The video (shown further down below) depicts lighting setups that are easily achieved. In this case, photographer Jyrki Vesa uses a Photoflex collapsible diffuser (a scrim) to simply and efficiently modify his twin-speedlight main-light rig. (Ya think Jyrki's name is pronounced like it looks? Jerky?)
Regardless, there's nothing jerky about Jerky's setups. They're simple, practical, and get the job done with little fuss-n-muss. (Keeping things simple being the notion I repeatedly beat readers over the head with in my Guerrilla Glamour ebook.)
I've shot a bunch of times using a simple, flat diffuser (a scrim) as a modifier. One of my scrims is attached to a shaft and opens like an umbrella. It's the one I most often use when modifying a source light with a flat diffuser. It doesn't matter, BTW, if you use small flashes, a monolight, or a head, you'll generally get the same results.
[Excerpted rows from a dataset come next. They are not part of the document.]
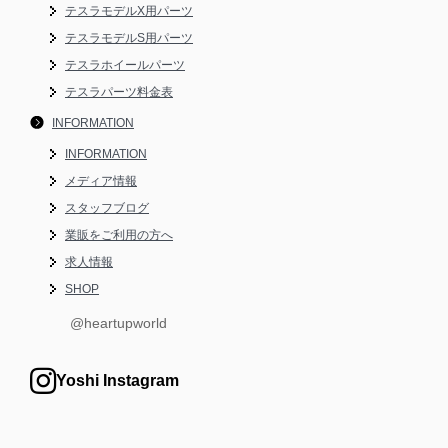
テスラモデルX用パーツ
テスラモデルS用パーツ
テスラホイールパーツ
テスラパーツ料金表
INFORMATION
INFORMATION
メディア情報
スタッフブログ
業販をご利用の方へ
求人情報
SHOP
@heartupworld
Yoshi Instagram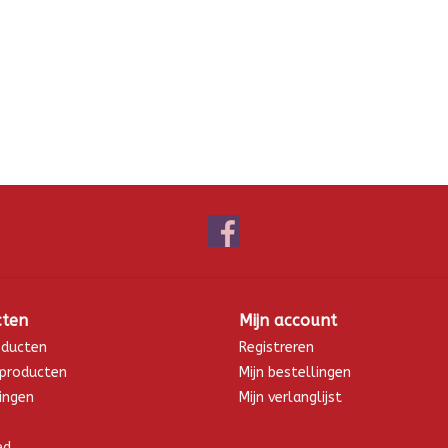
cten
Mijn account
oducten
Registreren
producten
Mijn bestellingen
ingen
Mijn verlanglijst
ed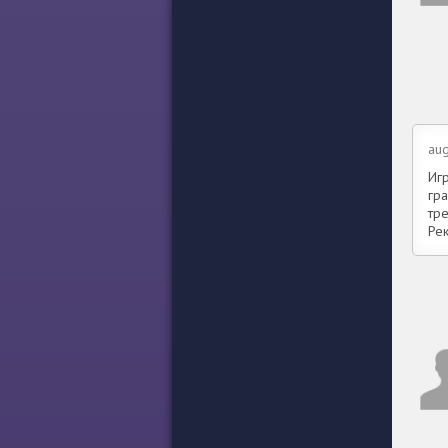
aug
Иг
гр
тр
Ре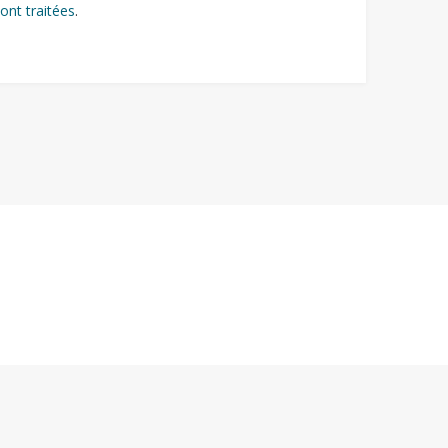
ont traitées
.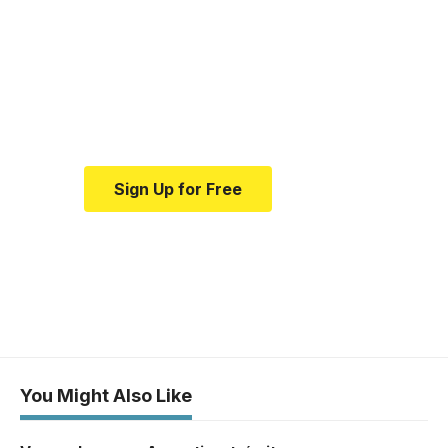
resource for medical
news and education.
Your one-stop resource for
medical news and education.
Sign Up for Free
You Might Also Like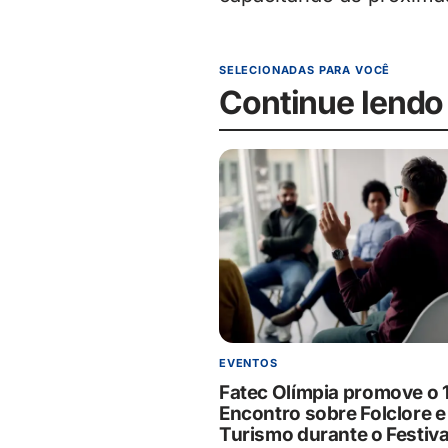
SELECIONADAS PARA VOCÊ
Continue lendo
EVENTOS
Fatec Olímpia promove o 
Encontro sobre Folclore e
Turismo durante o Festiva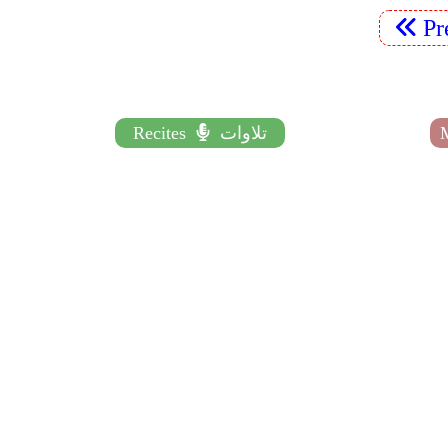
Pr
تلاوات
Recites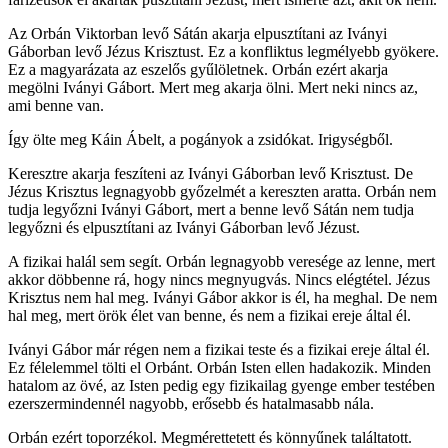
Az Orbán Viktorban levő Sátán akarja elpusztítani az Iványi
Gáborban levő Jézus Krisztust. Ez a konfliktus legmélyebb gyökere.
Ez a magyarázata az eszelős gyűlöletnek. Orbán ezért akarja
megölni Iványi Gábort. Mert meg akarja ölni. Mert neki nincs az,
ami benne van.
Így ölte meg Káin Ábelt, a pogányok a zsidókat. Irigységből.
Keresztre akarja feszíteni az Iványi Gáborban levő Krisztust. De
Jézus Krisztus legnagyobb győzelmét a kereszten aratta. Orbán nem
tudja legyőzni Iványi Gábort, mert a benne levő Sátán nem tudja
legyőzni és elpusztítani az Iványi Gáborban levő Jézust.
A fizikai halál sem segít. Orbán legnagyobb veresége az lenne, mert
akkor döbbenne rá, hogy nincs megnyugvás. Nincs elégtétel. Jézus
Krisztus nem hal meg. Iványi Gábor akkor is él, ha meghal. De nem
hal meg, mert örök élet van benne, és nem a fizikai ereje által él.
Iványi Gábor már régen nem a fizikai teste és a fizikai ereje által él.
Ez félelemmel tölti el Orbánt. Orbán Isten ellen hadakozik. Minden
hatalom az övé, az Isten pedig egy fizikailag gyenge ember testében
ezerszermindennél nagyobb, erősebb és hatalmasabb nála.
Orbán ezért toporzékol. Megmérettetett és könnyűnek találtatott.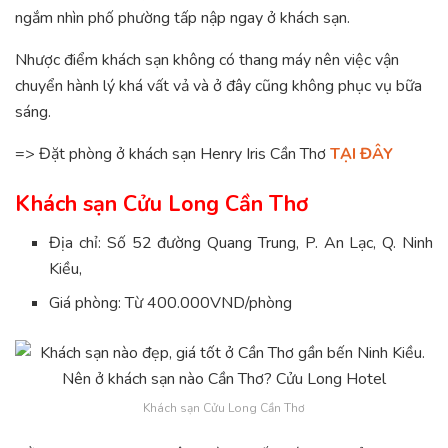
ngắm nhìn phố phường tấp nập ngay ở khách sạn.
Nhược điểm khách sạn không có thang máy nên việc vận
chuyển hành lý khá vất vả và ở đây cũng không phục vụ bữa
sáng.
=> Đặt phòng ở khách sạn Henry Iris Cần Thơ
TẠI ĐÂY
Khách sạn Cửu Long Cần Thơ
Địa chỉ: Số 52 đường Quang Trung, P. An Lạc, Q. Ninh
Kiều,
Giá phòng: Từ 400.000VND/phòng
Khách sạn Cửu Long Cần Thơ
Like a reflective umbrella, a flat diffuser will spread the light over a wide area. Then why not use an umbrella? The difference, I've found, in using a flat scrim over an umbrella is the light spreads more evenly and flatly. I'm no physicist but I'm thinking the parabolic shape of an umbrella keeps the light more focused towards the center of wherever the umbrella is pointing. In other words, while umbrellas aren't the best choice when light control is your goal, and neither is a scrim, an umbrella is going to trump a flat diffuser in terms of light spread.
Here's the video. Enjoy.
The pretty girl at the top is Alexis. She's about to jump into the shower but graciously gave me a few minutes to set-up and photograph the experience. I lit Alexis with two light sources: My handy-dandy scrim-on-a-shaft for a mainlight and a small, shoot-thru umbrella, to the left, as a kicker.